Level of enzyme peptidyl arginine deiminase type 4 (PAD-4) was determined in serum samples collected from 98 females with primary breast cancer within January, 2017 – April, 2018 divided into 5 groups according to immunohistochemistry data: group 1 – luminal A cancer, 2 – luminal B Her-2 negative, 3 – luminal B Her-2 positive, 4 – non-luminal Her-2 positive, 5 – triple negative cancer. Samples were collected prior to the onset of any anti-cancer treatment, and in 41 cases – 15-24 days after performing radical surgery. Control samples were obtained from 20 healthy females. Serum PAD-4 level was measured with Human PAD-4 ELISA Kit (Wuhan Fine Biotech Co., Ltd, China) on automatic analyzer ADALTIS Personal LAB (Adaltis S.r.l., Italy).
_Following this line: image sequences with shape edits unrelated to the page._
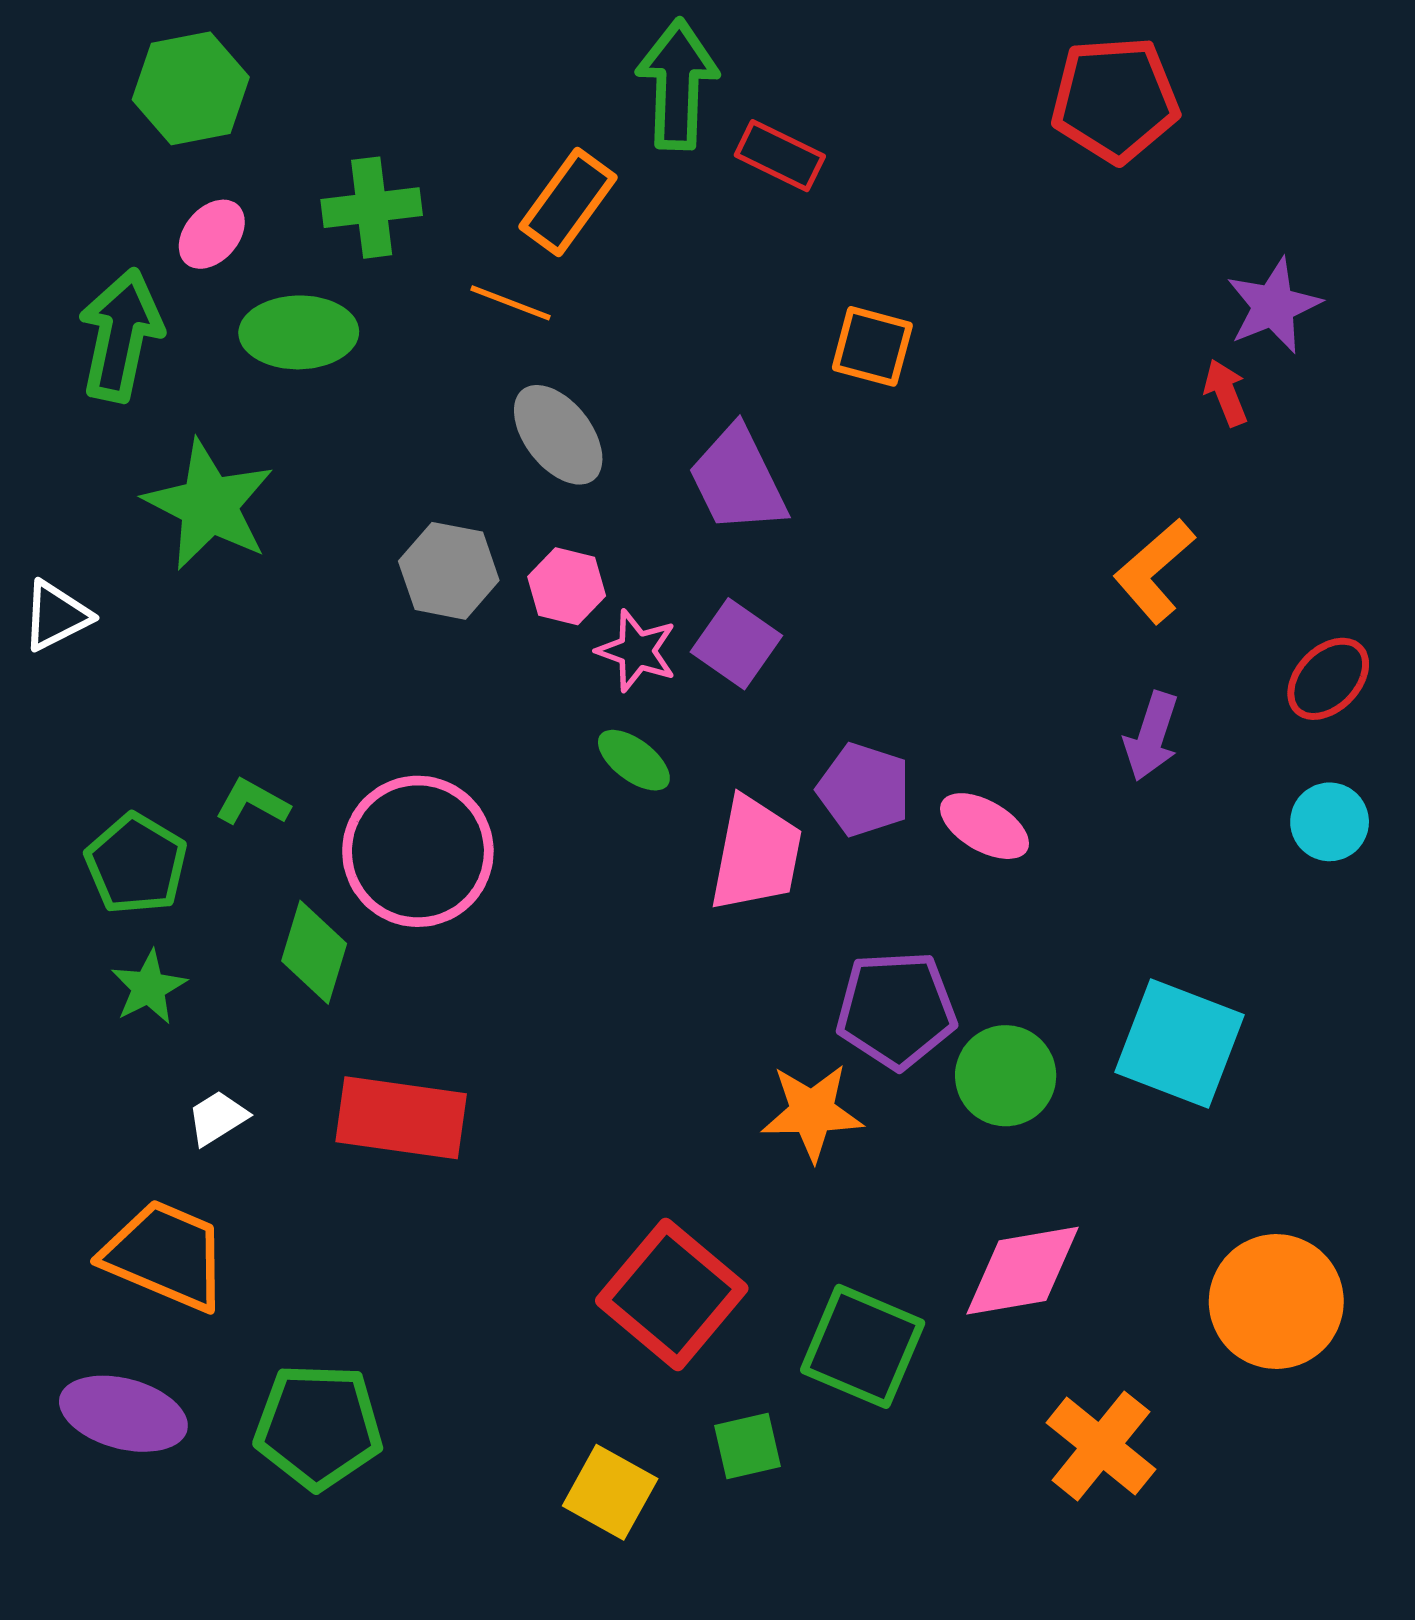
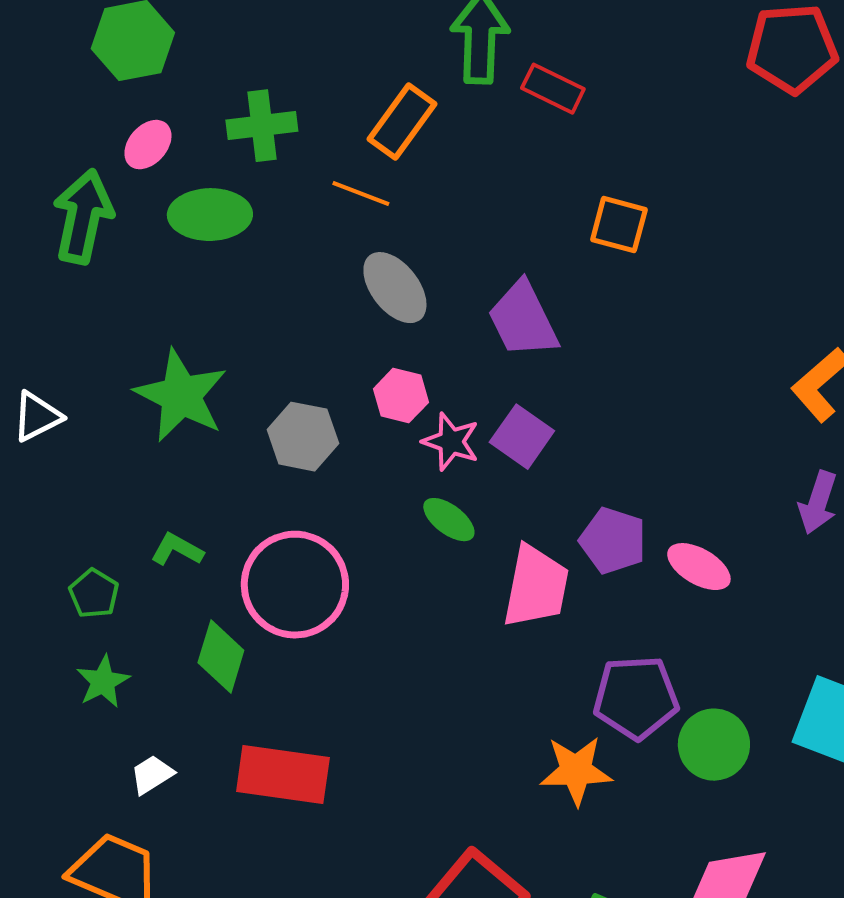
green star: (209, 505) -> (181, 396), moved
gray hexagon: (449, 571) -> (303, 437), moved
green pentagon: (136, 864) -> (94, 594), size x0.7

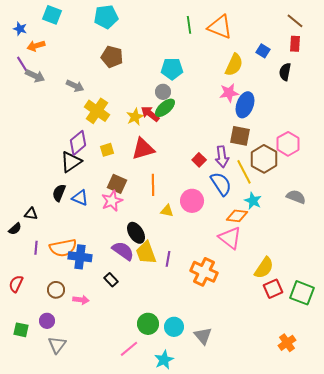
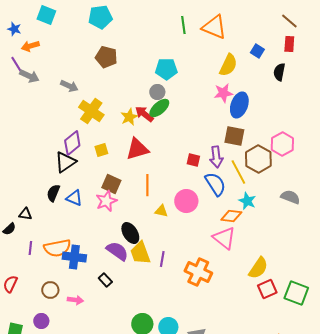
red square: (199, 160) -> (193, 160), turned -32

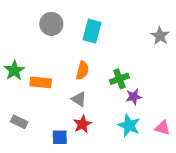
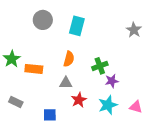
gray triangle: (79, 99) -> (66, 83), turned -32
red star: (82, 124) -> (79, 100), moved
cyan star: (129, 125) -> (108, 105), turned 30

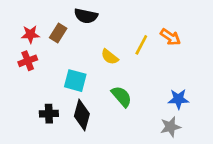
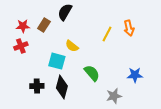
black semicircle: (86, 16) -> (65, 12), turned 108
orange arrow: (170, 37) -> (129, 28), turned 42
yellow semicircle: (110, 57) -> (72, 46), moved
gray star: (170, 127) -> (114, 96), moved

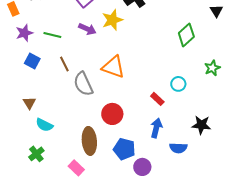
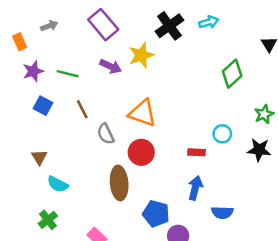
gray semicircle: (83, 84) -> (106, 134), size x0.7
red rectangle: (157, 99) -> (196, 152), turned -40
red circle: (112, 114) -> (141, 152), moved
black star: (201, 125) -> (259, 150), moved
brown ellipse: (89, 141) -> (119, 183), moved

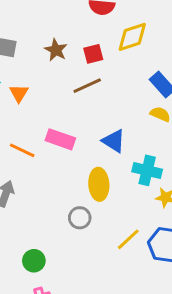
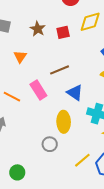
brown line: (87, 86) -> (60, 70), moved
orange triangle: (19, 93) -> (20, 57), moved
pink rectangle: (60, 139) -> (38, 90), turned 36

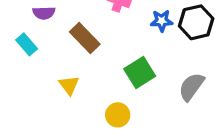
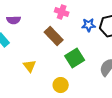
brown rectangle: (85, 38) -> (54, 36), moved

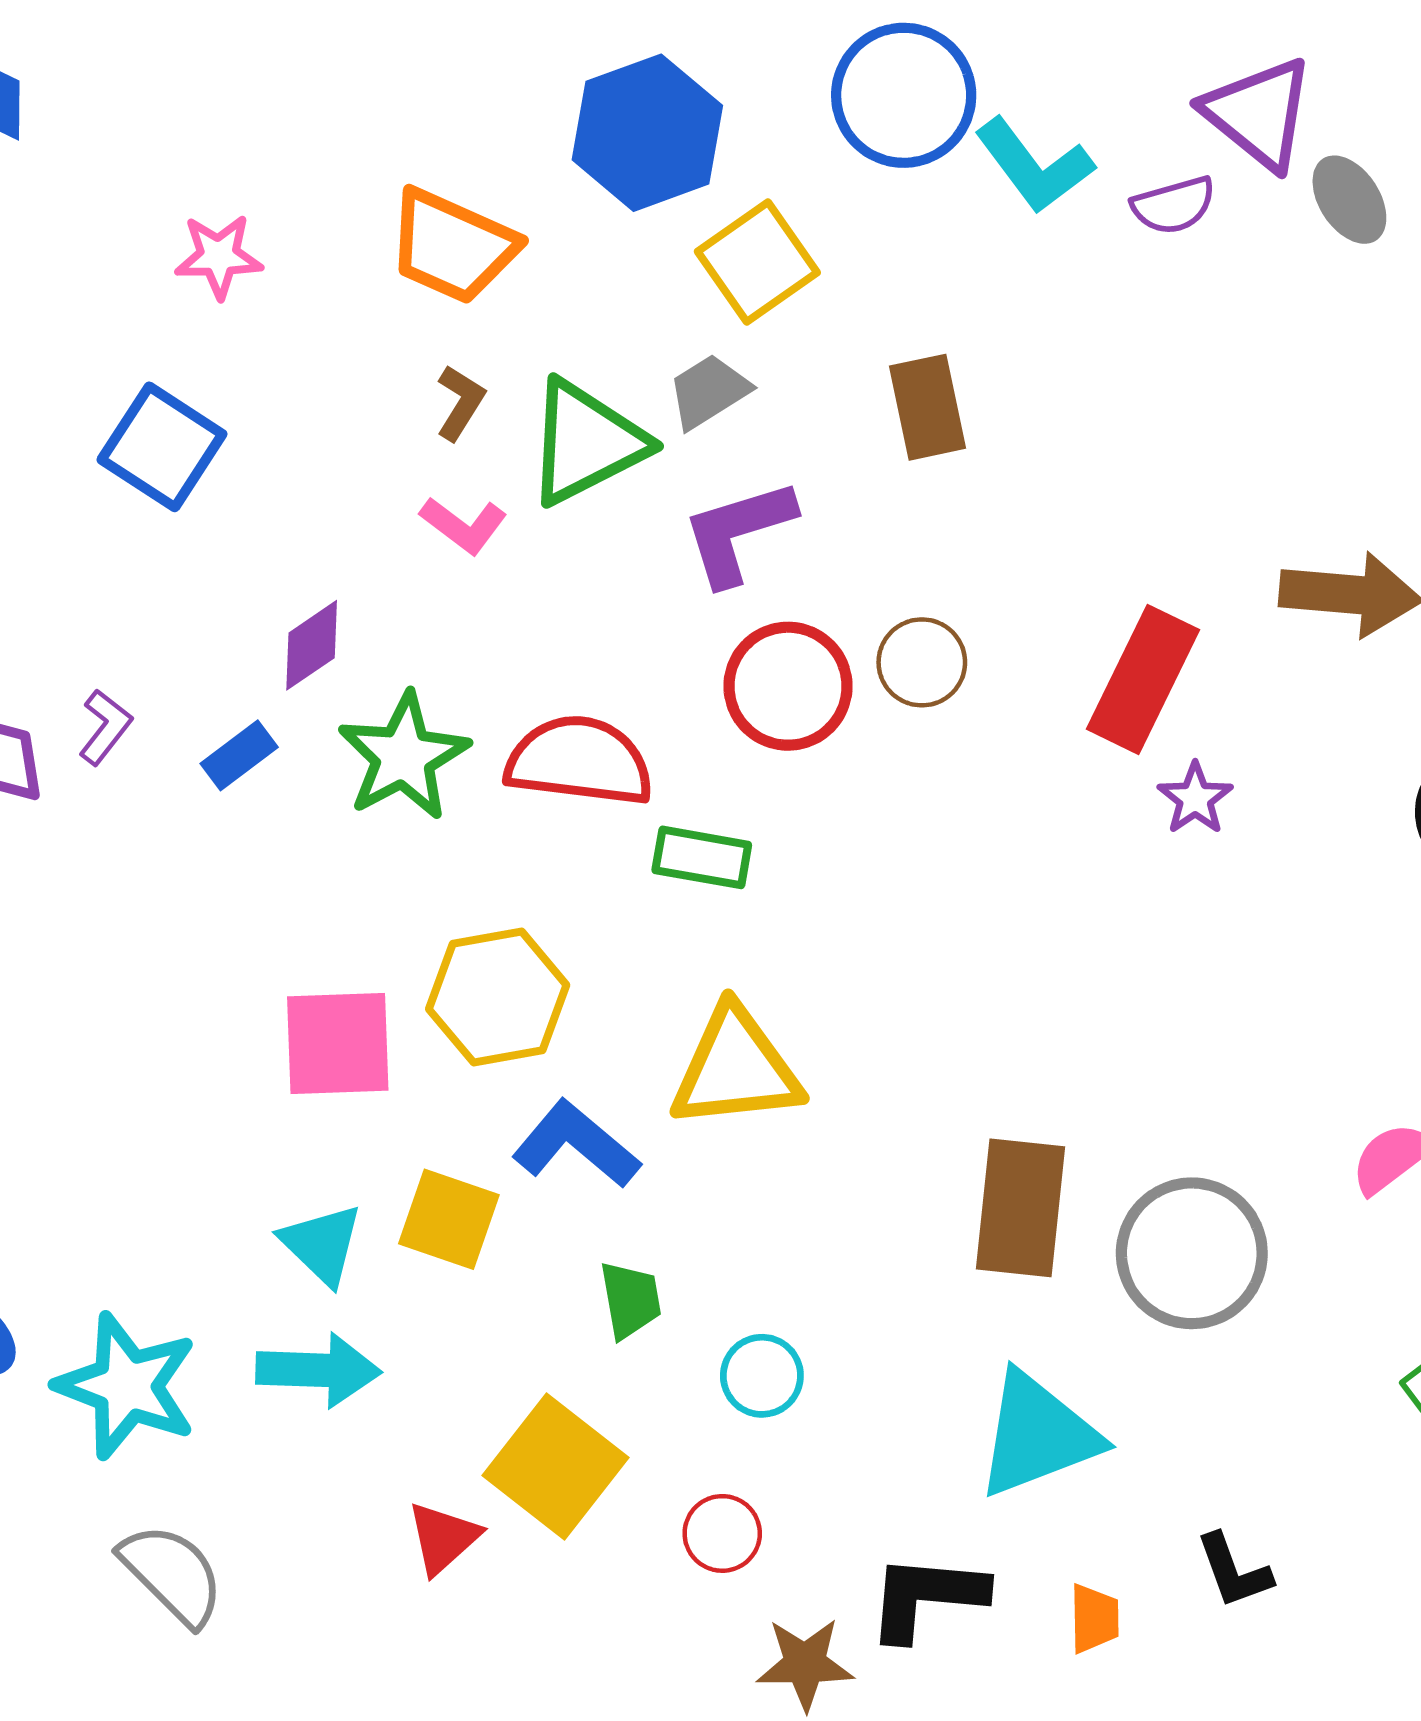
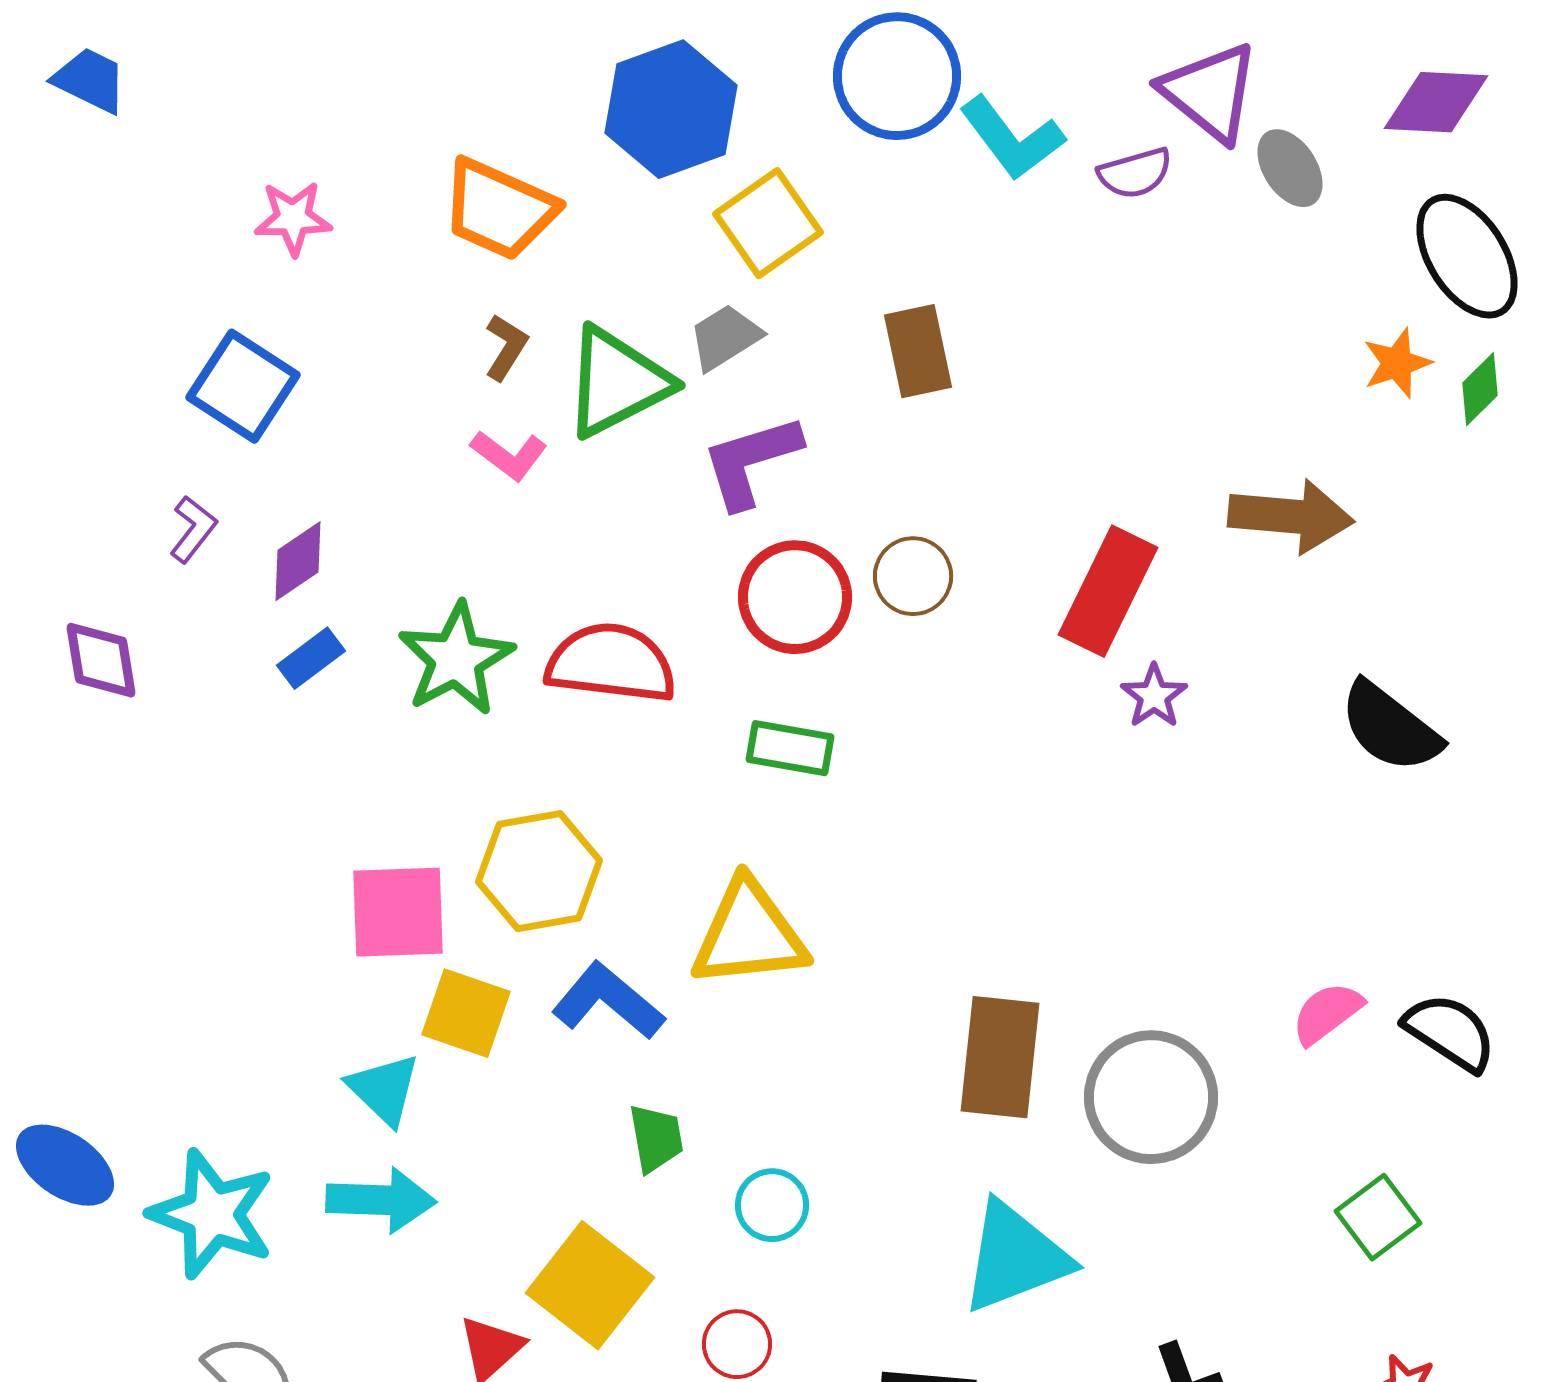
purple diamond: (312, 645) -> (298, 561), moved
purple L-shape: (105, 727) -> (193, 529), moved
green rectangle: (702, 857) -> (790, 748), moved
yellow square: (449, 1219) -> (466, 1013), moved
Statistical analysis was performed by using software IBM SPSS Statistics 19. Mean serum PAD-4 level before treatment was 9.0 ng/ml that did not change after surgery. However, mean PAD-4 level for healthy females was 1.5 ng/ml (0.0-2.0) ng/ml that significantly differed from cancer group (Mann–Whitney U test, U = 38.500, p0.001). in contrast PAD-4 level in various cancer groups was: group 1 – 11.05 ng/ml, group 2 – 11.9 ng/ml, group 3 – 10.8 ng/ml, group 4 – 7.99 ng/ml, group 5 – 9.9 ng/ml. Thus, level of serum PAD-4 was higher in groups with more favorable luminal cancer, but further research is needed to make definitive conclusions.